Advocating for the Vulnerable

Can you see Jesus as a social worker?

Carolina Ramírez
Advocating for the Vulnerable

Have you earnestly searched for an answer but found none? Have you prayed for a clear path to move forward but noticed no clarity ahead? At that moment I would have been thankful for such uncertainty. Regrettably, God had rather soundly and conspicuously shared His decision, and the answer was a resounding “no.” As much as I wanted to deny it, even I had to acknowledge that the door of academic opportunity had miraculously closed. 

Matthew 7:3-5 has been vital in my understanding of the experience: “And why do you look at the speck in your brother’s eye, but do not consider the plank in your own eye? Or how can you say to your brother, ‘Let me remove the speck from your eye’; and look, a plank is in your own eye? Hypocrite! First remove the plank from your own eye, and then you will see clearly to remove the speck from your brother’s eye.” 

When God redirected my academic life, He did so by providing the financial and practical means to study social work. I fought God every semester until I graduated with a Master of Social Work degree. I got my clinical social work license, but I could not see why. During the early years of my career I persisted in my hope that God would miraculously steer me in a different direction. To my surprise, there was no change in plans. God had indeed given His final answer. I have come to read Matthew 7:3-5 as God’s loving invitation to remove the plank from my eye. My plank was pride. I had wanted to spend my life doing something a little more—prestigious. Instead I was thrust into a profession focused on meeting the basic human needs of the most vulnerable and oppressed. 

For the Least of These

As a clinical social worker I have worked in an inpatient psychiatric hospital with those experiencing a psychiatric emergency. I have had the privilege of serving in a hospice and palliative-care setting, spending time with the dying and those who must endure the pain of losing a loved one. I have spent years as a psychotherapist, supporting those struggling with interpersonal problems, addiction, and other issues that impact their lives. Most recently I have focused on oncology social work, where I work with those diagnosed with cancer to support their emotional well-being and that of their family. Daily I can practice social work’s core values of (1) service; (2) working toward social change, particularly with and on behalf of the vulnerable and oppressed; (3) respect for the dignity and worth of the person; (4) the importance of human relationships; (5) integrity; and (6) competence. 

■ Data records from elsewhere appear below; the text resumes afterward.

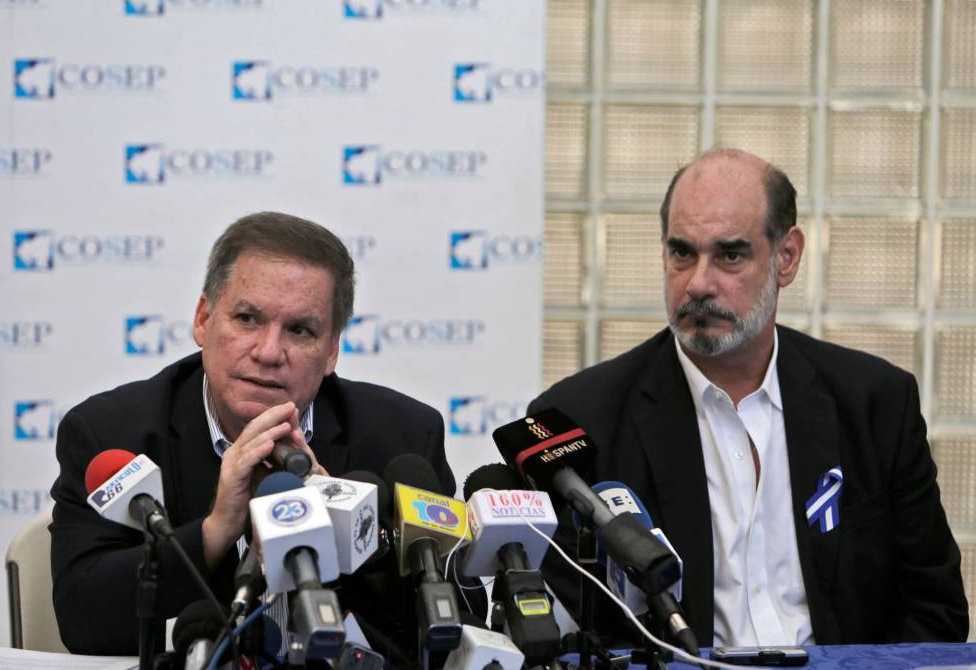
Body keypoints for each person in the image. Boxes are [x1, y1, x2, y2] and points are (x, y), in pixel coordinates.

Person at [529, 149, 969, 646]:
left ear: (786, 257)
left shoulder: (875, 404)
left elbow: (935, 616)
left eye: (730, 255)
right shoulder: (579, 420)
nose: (698, 283)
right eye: (682, 253)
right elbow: (568, 634)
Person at [50, 212, 459, 655]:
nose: (268, 352)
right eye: (247, 319)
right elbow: (82, 620)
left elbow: (452, 625)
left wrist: (344, 548)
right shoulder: (110, 433)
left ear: (331, 351)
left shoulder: (404, 436)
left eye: (300, 330)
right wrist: (215, 530)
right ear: (204, 319)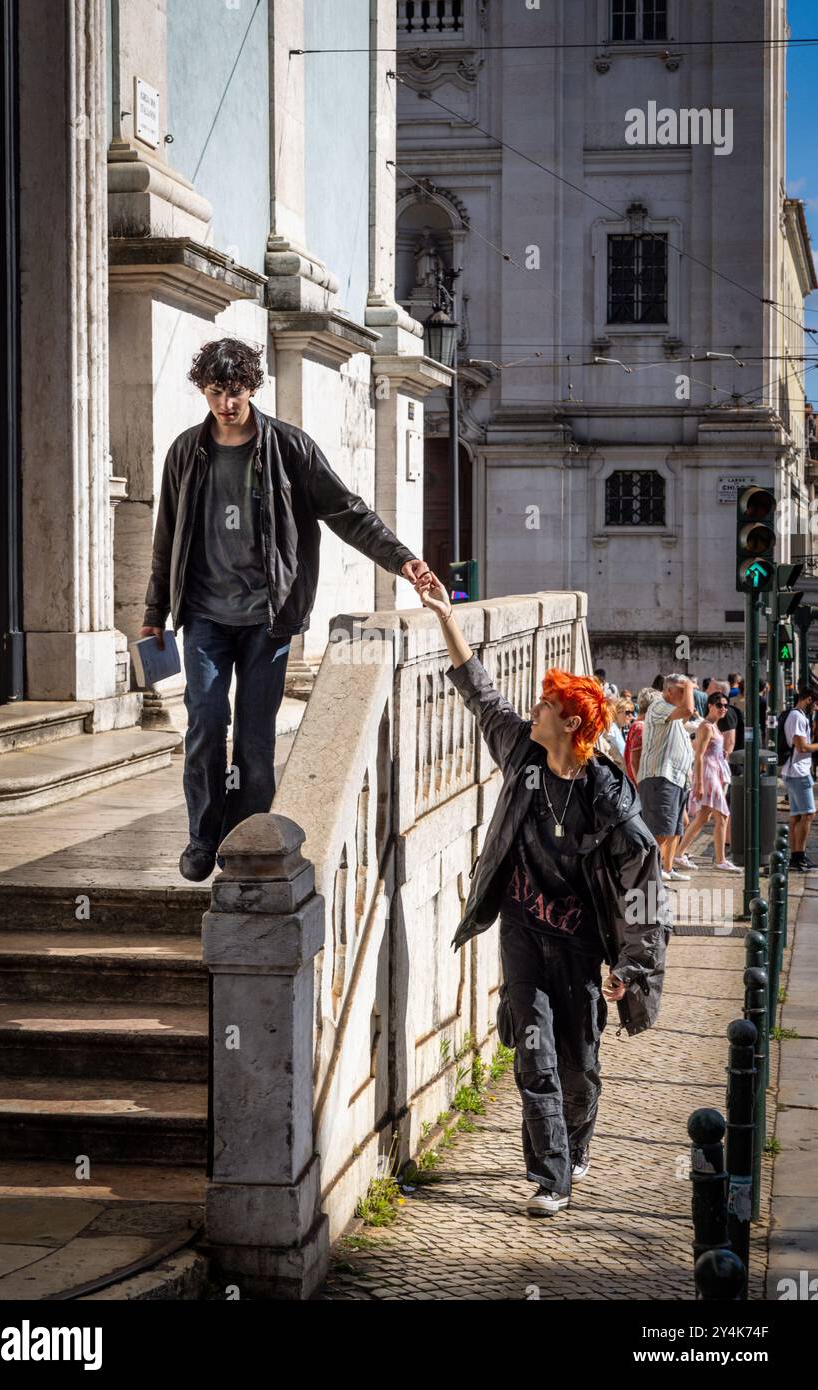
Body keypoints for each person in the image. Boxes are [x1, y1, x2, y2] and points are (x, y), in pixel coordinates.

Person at [414, 570, 669, 1217]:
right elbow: (480, 695)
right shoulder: (523, 758)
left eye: (546, 706)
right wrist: (446, 616)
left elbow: (642, 888)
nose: (532, 710)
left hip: (581, 943)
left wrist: (632, 969)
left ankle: (573, 1148)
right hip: (522, 931)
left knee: (579, 1066)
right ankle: (551, 1175)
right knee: (534, 1054)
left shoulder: (608, 800)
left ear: (571, 724)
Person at [141, 337, 430, 880]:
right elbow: (167, 537)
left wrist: (404, 561)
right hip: (203, 615)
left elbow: (348, 512)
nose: (226, 402)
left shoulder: (290, 449)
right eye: (214, 391)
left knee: (254, 736)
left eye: (234, 390)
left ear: (252, 386)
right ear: (202, 391)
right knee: (205, 722)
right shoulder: (186, 452)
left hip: (267, 619)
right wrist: (155, 611)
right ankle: (203, 837)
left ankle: (247, 836)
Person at [636, 673, 696, 881]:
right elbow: (689, 709)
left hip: (675, 780)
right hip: (659, 778)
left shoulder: (672, 713)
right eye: (682, 691)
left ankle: (665, 871)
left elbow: (689, 713)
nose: (687, 694)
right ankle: (647, 877)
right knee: (659, 832)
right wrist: (689, 684)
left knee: (672, 829)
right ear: (669, 691)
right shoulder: (660, 706)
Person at [674, 692, 737, 871]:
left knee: (704, 817)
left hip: (713, 773)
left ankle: (680, 854)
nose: (723, 708)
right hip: (708, 775)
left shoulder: (713, 726)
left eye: (726, 705)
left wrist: (720, 754)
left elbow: (699, 749)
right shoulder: (707, 727)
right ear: (710, 705)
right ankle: (719, 860)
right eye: (719, 705)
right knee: (722, 815)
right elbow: (699, 755)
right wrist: (699, 783)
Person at [779, 685, 818, 872]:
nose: (816, 708)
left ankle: (796, 857)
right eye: (816, 704)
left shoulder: (799, 716)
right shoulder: (797, 717)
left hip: (795, 771)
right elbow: (801, 746)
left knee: (796, 816)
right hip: (797, 772)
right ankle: (799, 856)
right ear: (808, 699)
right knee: (809, 814)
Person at [624, 686, 660, 785]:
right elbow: (635, 762)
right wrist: (642, 789)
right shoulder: (641, 728)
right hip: (641, 788)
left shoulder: (638, 725)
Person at [605, 695, 633, 770]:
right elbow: (622, 754)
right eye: (627, 712)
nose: (631, 716)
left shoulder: (624, 730)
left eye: (632, 712)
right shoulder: (611, 730)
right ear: (617, 712)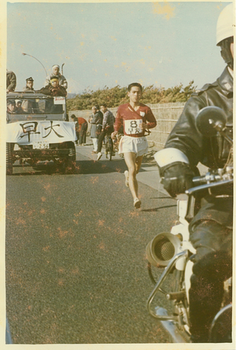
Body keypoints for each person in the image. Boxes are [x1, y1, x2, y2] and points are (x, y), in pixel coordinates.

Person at [154, 3, 233, 342]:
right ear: (227, 46)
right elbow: (182, 139)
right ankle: (205, 337)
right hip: (225, 200)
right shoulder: (208, 99)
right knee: (209, 264)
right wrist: (176, 165)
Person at [111, 83, 157, 208]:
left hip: (140, 141)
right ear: (128, 94)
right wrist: (115, 131)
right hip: (128, 141)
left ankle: (127, 176)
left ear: (141, 94)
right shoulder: (122, 108)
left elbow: (154, 122)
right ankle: (136, 198)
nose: (136, 95)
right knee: (132, 169)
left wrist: (147, 125)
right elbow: (118, 121)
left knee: (135, 171)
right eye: (134, 92)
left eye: (139, 92)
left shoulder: (145, 109)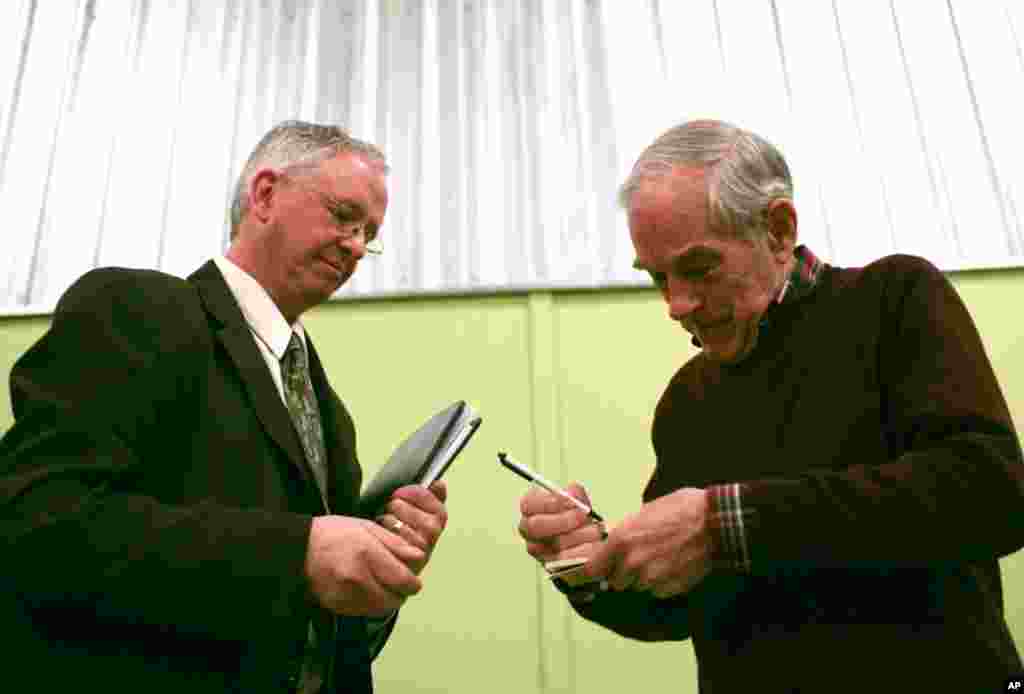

As I look back on my social work career, I find a second application of Matthew 7:3-5. More than once I have been tempted to think that my “experience” and education allow me to guide an individual seeking help. Jesus’ words, however, caution me against that temptation. He asks me to pause so that I may see my shortcomings, faults, and struggles. He asks me to see that despite those shortcomings, He can use my feeble efforts so others may experience grace, forgiveness, and peace. 

Beyond Regrets

It’s not unusual for my clients to speak about regret. I worked with a man who was very ill and very lonely. His guilt and shame were more overwhelming than the physical pain and daily deterioration he experienced. Since I was working for an organization that welcomed spiritual conversations, I asked if he believed in a forgiving God. The answer was slow and painful: “I have nothing else. I have to believe.” With those short sentences he put away his pride and opened the door to God’s direction. We talked about human failing and divine power; humans being adrift but God firmly in control. That was one of several moments in my career when God quietly whispered in my ear: Remove the plank from your own eye, and then you will see clearly to remove the speck from your brother’s eye. At the end of that session, I spent some time alone with God and submissively acknowledged that His plans are infinitely better than mine. I am still thankful for God’s final answer. 

What plans do you have? What plans does God have for you? As you consider the road ahead, I pray that you may spend time seeking an answer from above. He will help you clearly see how you can find meaning and purpose in your life. You will not be disappointed.

Carolina Ramírez

Carolina Ramírez leads an oncology social work department at a hospital in Baltimore. She lives with her husband, Sam, in Columbia, Maryland.